Monday, 2 November 2009

Chroniques d'un égoïste ordinaire #8

Tripoli.
Arrivée à l'hôtel. Hafez est parti avec la récompense promise. Il retourne dans le désert parmi les siens. Elle dans sa patrie. C'est mieux ainsi. Elle s'allonge sur le grand lit. La douche, elle en avait rêvé. Elle avait accueilli l'eau sur son corps comme une bénédiction. Le livre est posé sur son sac. De là où il est elle ne peut voir qu'une partie de la couverture au cuir écorché, vieilli, et le message de secours écrit en arabe. Elle avait corné les pages « intéressantes », celles où il décrivait sa nouvelle passion. Elle avait eu raison de lâcher prise, de stopper ses recherches après le coup de Londres.


Jour 90, Tirana.
Je me rends à Londres. Le temps presse. Je dois voir Pauline, finir ce qui a été commencé il y des années. La seule qui m'ait jamais compris.


Jour 95, Tirana.
De retour dans la capitale albanaise, accompagné de Pauline. Nous parlons à bâtons rompus. Huit années d'incompréhension balayées en quelques mots. Je voulais me détruire, m'empêcher d'être heureux.
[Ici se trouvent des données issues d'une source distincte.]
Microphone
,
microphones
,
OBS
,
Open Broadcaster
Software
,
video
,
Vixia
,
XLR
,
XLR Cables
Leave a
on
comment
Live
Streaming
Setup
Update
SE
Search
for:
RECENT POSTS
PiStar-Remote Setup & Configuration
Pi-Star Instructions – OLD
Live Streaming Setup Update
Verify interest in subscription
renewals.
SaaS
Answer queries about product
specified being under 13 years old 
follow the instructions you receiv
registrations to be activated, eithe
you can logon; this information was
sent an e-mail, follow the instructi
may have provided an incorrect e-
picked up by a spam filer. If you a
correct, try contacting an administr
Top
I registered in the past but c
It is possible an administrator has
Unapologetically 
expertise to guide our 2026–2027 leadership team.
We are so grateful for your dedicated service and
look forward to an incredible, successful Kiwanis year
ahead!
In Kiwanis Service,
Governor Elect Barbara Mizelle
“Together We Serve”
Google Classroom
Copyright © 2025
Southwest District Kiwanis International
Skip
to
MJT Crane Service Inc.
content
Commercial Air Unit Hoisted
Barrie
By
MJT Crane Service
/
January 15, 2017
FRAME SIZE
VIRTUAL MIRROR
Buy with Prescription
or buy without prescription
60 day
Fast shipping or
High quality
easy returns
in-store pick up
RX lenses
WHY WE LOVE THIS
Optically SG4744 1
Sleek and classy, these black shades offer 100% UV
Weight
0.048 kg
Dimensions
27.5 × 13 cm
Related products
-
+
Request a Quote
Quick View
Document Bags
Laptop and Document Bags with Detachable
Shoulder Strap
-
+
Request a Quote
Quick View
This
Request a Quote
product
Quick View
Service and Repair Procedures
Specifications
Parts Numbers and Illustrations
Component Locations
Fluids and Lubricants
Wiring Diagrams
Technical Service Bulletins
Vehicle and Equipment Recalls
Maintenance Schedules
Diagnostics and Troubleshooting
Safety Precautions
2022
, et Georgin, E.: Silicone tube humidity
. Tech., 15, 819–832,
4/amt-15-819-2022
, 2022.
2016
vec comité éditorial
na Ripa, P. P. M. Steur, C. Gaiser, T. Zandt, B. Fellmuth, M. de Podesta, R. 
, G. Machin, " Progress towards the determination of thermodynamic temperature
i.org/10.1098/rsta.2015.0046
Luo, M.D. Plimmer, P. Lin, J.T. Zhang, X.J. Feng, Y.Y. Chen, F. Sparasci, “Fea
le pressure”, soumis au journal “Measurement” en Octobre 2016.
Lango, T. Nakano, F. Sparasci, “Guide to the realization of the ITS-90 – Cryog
Je ne voulais pas qu'on me comprenne, qu'on me dise que j'avais tort. Que j'avais besoin d'aide, que je vivais un enfer sans nom, chez mes parents. Voilà pourquoi je l'ai quittée. Elle a compris. À présent elle est ici. J'écris des poèmes, elle les lit, les aime. Nous marchons ensemble. Elle me soigne, m'aide lorsque j'en ai besoin. Elle sait que ceci n'est que temporaire, que je voudrais, à un moment donné et indéterminé, vouloir reprendre ma solitude. Je pense qu'elle profite des instants qu'elle n'a pu avoir auparavant. Bien narcissique comme idée. Ou alors elle prend ce que la vie lui donne, en profite tout autant que de moi, que moi. Nous nous ressemblons. Peut-être va-t-elle se lasser.


Jour 137, Samothrace.
La pluie creuse les dunes de ses épaules. Je n'ai rien vu de plus beau. Son ventre à même le rivage, ses seins lourds frôlent le sable fin, la cambrure de ses reins épouse les formes des îles au loin. Nous sommes seuls sur cette plage. Fait assez rare pour être souligné, il pleut en Grèce. Mais je suis avec Pauline et en fin de journée l'Eosphoros solaire reviendra sécher cette nature grandiose. Ma victoire de Samothrace. Je suis heureux. Pendant quelques instants, oui, j'ai cru ne pas devoir mourir, j'ai cru mériter ce moment de plénitude. Mais rien n'est dû, tout a un prix.


Jour 159
Pauline est partie, dans la nuit. Elle m'a confié ne pas aimer les adieux, les hôpitaux, les malades. Comme je la comprends. Elle a décidé qu'il était mieux pour elle de me quitter, de conserver un souvenir de moi qui ne soit pas désagréable, ou pire. Elle ne veut garder que le meilleur. Je reprends donc mon errance, seul, face au monde qui reste à parcourir.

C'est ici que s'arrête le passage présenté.